GR 26809; (December, 1977) (Digest)
G.R. No. L-26809 December 29, 1977
AETNA CASUALTY & SURETY COMPANY, plaintiff-appellant, vs. PACIFIC STAR LINE, THE BRADMAN CO. INC., MANILA PORT SERVICE and/or MANILA RAILROAD COMPANY, INC., defendants-appellees.
FACTS
Aetna Casualty & Surety Company, as subrogee, filed a complaint to recover the value of cargo shipped aboard the SS Ampal, owned by Pacific Star Line. The shipment of linen and cotton goods, consigned to Judy Philippines, Inc., arrived in Manila and was discharged into the custody of the arrastre operator, Manila Port Service. The cargo sustained pilferage and seawater damage valued at US $2,300. The shipper, I. Shalom & Co., Inc., was indemnified by Aetna under an insurance contract executed in New York. Aetna, having paid the claim, sought reimbursement from the carrier and the arrastre operator.
The defendants moved to dismiss the complaint, contending that Aetna, being a foreign corporation without a license to transact business in the Philippines, lacked the legal capacity to sue. The Court of First Instance of Manila sustained this defense and dismissed the complaint solely on that ground, without making any finding on the substantive liability of the defendants for the cargo damage.
ISSUE
Whether the plaintiff-appellant, Aetna Casualty & Surety Company, a foreign corporation without a license to do business in the Philippines, has the legal capacity to institute the present action for recovery of a sum of money as subrogee of the insured consignee.
RULING
Yes. The Supreme Court reversed the trial court’s dismissal and remanded the case for further proceedings. The legal capacity to sue is not barred by the mere absence of a license. The prohibition under the Corporation Law (Sections 68 and 69) against an unlicensed foreign corporation “transacting business” in the country from maintaining a suit applies only if the corporation is indeed engaged in such business within the Philippines.
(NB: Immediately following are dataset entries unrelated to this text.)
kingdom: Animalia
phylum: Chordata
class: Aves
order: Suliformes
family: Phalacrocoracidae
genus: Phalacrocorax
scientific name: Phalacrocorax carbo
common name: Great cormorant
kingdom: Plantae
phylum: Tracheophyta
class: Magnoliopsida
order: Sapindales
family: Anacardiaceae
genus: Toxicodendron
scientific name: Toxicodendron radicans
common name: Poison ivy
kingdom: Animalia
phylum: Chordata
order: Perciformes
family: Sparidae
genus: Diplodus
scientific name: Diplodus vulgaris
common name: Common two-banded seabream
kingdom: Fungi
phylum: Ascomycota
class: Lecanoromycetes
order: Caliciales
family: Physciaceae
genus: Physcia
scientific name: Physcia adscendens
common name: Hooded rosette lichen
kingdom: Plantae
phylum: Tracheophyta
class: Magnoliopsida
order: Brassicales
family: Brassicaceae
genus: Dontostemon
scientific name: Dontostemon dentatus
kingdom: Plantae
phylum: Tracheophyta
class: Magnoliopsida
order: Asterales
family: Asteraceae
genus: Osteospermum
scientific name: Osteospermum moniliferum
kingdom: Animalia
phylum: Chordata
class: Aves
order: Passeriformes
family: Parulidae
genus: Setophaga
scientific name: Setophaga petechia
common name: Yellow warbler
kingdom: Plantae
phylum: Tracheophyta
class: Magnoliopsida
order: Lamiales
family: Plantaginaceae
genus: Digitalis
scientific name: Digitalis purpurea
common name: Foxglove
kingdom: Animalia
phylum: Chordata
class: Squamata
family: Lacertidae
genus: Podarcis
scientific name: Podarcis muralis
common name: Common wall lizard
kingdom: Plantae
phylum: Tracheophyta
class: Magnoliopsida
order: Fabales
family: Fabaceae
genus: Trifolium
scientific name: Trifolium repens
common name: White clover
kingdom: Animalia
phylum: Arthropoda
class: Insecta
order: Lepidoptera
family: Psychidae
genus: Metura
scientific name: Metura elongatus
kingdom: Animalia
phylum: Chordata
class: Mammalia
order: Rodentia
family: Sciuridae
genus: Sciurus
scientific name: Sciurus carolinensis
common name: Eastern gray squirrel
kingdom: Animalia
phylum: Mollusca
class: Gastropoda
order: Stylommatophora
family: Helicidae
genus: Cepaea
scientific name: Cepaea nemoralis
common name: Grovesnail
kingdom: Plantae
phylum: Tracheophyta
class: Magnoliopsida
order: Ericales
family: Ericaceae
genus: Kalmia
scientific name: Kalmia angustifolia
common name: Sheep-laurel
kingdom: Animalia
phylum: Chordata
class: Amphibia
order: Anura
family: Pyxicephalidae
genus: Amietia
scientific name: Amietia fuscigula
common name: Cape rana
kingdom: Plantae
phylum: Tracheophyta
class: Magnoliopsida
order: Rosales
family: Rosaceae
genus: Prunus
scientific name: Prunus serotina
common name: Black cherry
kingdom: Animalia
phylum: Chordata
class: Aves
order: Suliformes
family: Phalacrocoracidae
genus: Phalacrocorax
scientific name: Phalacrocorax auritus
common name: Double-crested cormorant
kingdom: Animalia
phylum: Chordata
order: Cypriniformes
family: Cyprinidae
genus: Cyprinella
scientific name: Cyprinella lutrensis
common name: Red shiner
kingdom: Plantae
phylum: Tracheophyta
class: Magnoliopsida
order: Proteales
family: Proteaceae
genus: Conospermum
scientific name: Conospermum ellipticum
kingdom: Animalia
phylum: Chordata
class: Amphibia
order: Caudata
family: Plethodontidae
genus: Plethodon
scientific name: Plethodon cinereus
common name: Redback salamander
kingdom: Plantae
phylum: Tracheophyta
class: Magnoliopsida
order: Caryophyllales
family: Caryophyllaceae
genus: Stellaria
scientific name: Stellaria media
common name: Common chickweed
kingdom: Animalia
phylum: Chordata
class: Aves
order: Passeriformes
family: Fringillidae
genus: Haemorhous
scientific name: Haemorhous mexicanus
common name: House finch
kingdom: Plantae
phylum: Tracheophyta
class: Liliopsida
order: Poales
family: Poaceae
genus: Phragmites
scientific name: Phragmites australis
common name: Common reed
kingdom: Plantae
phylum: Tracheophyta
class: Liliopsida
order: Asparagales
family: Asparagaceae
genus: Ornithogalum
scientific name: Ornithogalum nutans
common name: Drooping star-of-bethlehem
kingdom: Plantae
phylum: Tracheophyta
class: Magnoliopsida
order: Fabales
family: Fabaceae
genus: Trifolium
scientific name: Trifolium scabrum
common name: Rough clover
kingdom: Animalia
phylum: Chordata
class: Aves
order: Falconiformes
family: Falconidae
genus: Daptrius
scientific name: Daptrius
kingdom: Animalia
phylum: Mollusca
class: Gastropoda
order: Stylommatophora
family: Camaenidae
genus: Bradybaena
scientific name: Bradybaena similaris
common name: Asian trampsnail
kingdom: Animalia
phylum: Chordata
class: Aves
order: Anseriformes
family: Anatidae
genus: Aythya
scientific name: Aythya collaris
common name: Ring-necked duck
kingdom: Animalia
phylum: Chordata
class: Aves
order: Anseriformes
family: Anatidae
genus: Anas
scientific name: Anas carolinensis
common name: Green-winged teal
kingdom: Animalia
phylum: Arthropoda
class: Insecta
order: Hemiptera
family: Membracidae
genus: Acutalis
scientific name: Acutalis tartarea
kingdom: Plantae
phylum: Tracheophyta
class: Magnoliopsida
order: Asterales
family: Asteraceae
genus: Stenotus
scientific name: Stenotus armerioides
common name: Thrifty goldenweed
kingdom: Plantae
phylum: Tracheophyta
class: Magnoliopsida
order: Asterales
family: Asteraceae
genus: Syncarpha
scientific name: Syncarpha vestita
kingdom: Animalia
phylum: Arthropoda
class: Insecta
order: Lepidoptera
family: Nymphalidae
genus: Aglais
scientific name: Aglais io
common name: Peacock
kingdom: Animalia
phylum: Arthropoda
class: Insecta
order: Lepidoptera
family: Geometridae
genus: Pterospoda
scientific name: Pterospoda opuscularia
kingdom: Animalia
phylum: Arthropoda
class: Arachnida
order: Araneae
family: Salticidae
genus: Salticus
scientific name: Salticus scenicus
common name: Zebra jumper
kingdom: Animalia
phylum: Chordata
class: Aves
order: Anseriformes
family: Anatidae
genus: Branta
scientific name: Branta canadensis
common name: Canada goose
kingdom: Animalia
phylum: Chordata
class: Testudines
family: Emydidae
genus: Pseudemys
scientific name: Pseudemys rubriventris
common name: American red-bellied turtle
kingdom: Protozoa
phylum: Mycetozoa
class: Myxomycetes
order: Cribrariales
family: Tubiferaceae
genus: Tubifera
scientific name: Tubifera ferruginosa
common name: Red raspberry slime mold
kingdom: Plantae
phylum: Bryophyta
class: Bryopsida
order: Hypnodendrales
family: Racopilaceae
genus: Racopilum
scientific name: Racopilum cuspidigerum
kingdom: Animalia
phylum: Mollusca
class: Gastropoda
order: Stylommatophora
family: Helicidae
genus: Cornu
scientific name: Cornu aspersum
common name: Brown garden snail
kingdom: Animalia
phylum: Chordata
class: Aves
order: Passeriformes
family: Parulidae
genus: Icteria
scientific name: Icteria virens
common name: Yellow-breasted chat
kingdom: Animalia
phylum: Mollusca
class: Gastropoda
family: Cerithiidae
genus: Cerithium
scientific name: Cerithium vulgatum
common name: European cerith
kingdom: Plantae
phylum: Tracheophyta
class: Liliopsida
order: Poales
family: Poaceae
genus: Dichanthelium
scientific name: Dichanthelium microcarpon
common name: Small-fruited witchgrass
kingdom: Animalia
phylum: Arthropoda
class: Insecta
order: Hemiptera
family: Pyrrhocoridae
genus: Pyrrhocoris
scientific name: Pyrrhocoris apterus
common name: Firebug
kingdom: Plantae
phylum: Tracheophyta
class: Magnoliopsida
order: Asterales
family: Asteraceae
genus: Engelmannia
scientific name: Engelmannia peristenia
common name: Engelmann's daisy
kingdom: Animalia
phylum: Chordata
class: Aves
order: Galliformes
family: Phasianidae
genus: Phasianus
The Court applied the “isolated transactions” doctrine. The contract of insurance was perfected in New York, and the indemnity payment was made there. Aetna’s act of filing the instant suit, along with a few other similar collection cases arising from subrogation, does not constitute “doing business” in the Philippines. These are merely incidental acts to collect a claim assigned to it, not a continuity of commercial acts that would constitute engaging in the insurance business within the national territory. Following precedents like Marshall-Wells Co. vs. Elser & Co. and Eastboard Navigation, Ltd. vs. Juan Ysmael & Co., Inc., the Court ruled that a foreign corporation not engaged in business in the Philippines is not required to secure a license as a condition for seeking redress in local courts for isolated transactions. Therefore, Aetna has the legal personality to bring the suit, and the case must be tried on the merits to determine the defendants’ liability for the cargo loss.